Indeed, Mike wouldn't work half as well as it does without the vast sympathy it reserves for its strippers—Mike especially, of course, but it has room in its heart for every last man at Xquisite. (The sole exception is The Kid, who, as noted, is barely a human at all.)
Every stripper has the outline of a character, beyond their rippling physiques. The stand-out, so to speak, is Big Dick Richie, the subject of both the biggest laugh and the best shot in the whole dang picture. Even so, it's hard to deny Tarzan, whose hulking, charming laziness doesn't just fuck up innumerable dance routines, but informs every movement he makes, bringing subtle background laughs every time he walks into the frame. It's funny but it furthers Mike's point, too: Tarzan doubles as a dark vision of the future, a constant reminder that this is a young man's game, even (and maybe especially) when you're huge.

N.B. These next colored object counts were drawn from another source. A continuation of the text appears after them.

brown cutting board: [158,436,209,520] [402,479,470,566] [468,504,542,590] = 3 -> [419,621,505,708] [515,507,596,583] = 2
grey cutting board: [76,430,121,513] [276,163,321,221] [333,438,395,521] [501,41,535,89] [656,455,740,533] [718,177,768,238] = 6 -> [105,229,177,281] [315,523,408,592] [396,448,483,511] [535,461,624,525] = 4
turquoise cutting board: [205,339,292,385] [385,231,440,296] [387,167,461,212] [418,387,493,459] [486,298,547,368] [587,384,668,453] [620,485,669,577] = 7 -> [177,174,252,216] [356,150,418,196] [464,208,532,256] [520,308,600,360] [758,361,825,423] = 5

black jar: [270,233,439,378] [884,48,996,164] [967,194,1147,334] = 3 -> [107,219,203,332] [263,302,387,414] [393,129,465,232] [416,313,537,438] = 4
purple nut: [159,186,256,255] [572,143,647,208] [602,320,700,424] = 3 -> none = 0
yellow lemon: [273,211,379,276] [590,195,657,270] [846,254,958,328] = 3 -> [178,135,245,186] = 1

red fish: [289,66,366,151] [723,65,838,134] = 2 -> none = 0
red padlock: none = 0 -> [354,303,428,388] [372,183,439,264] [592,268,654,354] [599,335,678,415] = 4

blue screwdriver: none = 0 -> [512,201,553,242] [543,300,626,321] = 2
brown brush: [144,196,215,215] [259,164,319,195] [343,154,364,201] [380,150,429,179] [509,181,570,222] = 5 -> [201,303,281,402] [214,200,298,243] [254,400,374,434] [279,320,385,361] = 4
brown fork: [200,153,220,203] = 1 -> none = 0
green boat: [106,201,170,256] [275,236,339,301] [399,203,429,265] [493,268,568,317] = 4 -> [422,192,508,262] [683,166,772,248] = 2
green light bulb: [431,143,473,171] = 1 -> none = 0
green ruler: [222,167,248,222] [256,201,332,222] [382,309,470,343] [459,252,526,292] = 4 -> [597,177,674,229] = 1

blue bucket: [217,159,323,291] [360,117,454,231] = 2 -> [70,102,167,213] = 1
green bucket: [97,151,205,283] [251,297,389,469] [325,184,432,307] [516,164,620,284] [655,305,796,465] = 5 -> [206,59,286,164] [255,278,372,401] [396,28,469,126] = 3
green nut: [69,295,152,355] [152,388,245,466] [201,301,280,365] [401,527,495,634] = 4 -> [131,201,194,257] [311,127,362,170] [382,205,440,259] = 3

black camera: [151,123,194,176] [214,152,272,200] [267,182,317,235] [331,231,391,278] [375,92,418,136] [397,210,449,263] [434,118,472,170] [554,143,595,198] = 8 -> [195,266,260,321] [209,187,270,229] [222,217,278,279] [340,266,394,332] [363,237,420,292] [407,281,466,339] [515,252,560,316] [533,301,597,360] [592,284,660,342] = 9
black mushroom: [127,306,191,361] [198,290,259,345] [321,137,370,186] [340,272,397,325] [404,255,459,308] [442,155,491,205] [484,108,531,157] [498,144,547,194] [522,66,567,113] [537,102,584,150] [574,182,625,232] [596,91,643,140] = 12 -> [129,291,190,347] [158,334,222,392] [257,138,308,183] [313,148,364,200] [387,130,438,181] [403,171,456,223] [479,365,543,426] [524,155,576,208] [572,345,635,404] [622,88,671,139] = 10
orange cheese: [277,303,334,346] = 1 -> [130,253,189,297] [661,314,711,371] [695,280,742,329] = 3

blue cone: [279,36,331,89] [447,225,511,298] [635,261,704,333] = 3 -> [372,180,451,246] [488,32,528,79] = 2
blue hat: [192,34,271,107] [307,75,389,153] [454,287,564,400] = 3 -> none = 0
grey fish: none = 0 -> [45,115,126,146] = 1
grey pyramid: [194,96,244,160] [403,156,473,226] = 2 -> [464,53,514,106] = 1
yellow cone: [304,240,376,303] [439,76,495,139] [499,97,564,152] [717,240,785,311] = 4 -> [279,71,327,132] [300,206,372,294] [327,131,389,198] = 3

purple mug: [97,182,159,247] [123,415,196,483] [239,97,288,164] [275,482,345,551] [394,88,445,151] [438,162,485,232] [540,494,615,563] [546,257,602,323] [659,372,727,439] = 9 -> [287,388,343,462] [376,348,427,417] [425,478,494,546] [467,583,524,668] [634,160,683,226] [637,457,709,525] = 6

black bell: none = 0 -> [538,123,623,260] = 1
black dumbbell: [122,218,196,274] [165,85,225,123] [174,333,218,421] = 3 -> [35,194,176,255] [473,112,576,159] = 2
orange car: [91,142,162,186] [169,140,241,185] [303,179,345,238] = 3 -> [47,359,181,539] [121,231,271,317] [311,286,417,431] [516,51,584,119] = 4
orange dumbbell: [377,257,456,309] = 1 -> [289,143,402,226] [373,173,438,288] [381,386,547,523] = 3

The surfeit of relatable humanity in Mike is embodied in Channing Tatum's subtle, self-flagellating performance off the stage, which finally (and rightfully) made the Charming Potato a star. His chummy decency, we know, is real; meanwhile, his practiced phoniness actually makes him miserable, but he sees no other option. McConnaughey's performance is a gem, too, taking on the iconography of his persona (nude bongos make an appearance) and even his iconic lines ("Alright, alright, alright!" delivered in that pothead/redneck drawl), but only to make them a counterpoint to a hard-nosed rational economic actor.
Now, for the bad stuff: it's possible to credit Mike for lacking in shrill, cliched moralism that such scandalous and titillating pictures so often fall back upon in self-defense. But this is not to say that what we're seeing isn't still a stridently conservative narrative. This attitude, assumed practically unconsciously, is easily its biggest problem.
Mike's conservatism manifests as warmly paternalistic as long as the focus stays on the Xquisite crew, even when The Kid's shenanigans become genuinely dangerous. However, when we step into the cold yellow daylight which Soderbergh has chosen to represent Tampa for reasons that do not ever make themselves obvious, we are confronted with the bracing presence of Adam's sister Brooke. Cody Horn's performance is never quite as overtly "prim" (not to say "bitchy") as the script asks for, but she escapes neither her stock type—which is the representation of everything real that Mike's world lacks—nor her stock role—which is to look down on Mike with barely-concealed disgust, and shame him into being "better," although in the film's mellowness it's actually rather hard to see how Mike's golden soul ever shows the tarnish that would justify this attitude. If Horn (and Soderbergh's editing) bring a note to it that suggests it's more about her own shame, due to her understandably wet panties, this isn't anything anybody follows through on; surely she never comes off as genuinely trying to push Mike to achieve his dream, which I don't think she even cares about.
Mike's sudden retrenchment into conventionality comes close to souring what is, I think, supposed to be a happy ending; but I've decided to embrace the contradiction inherent to this system instead. Mike is a story about growing up about ten years too late. And there are vanishly few things more grown-up in this world than a man finally coming to terms with the hypocrisy of society, and recognizing that in surrender there can remain a kind of victory.
So make your furniture, Mike. Fail respectably.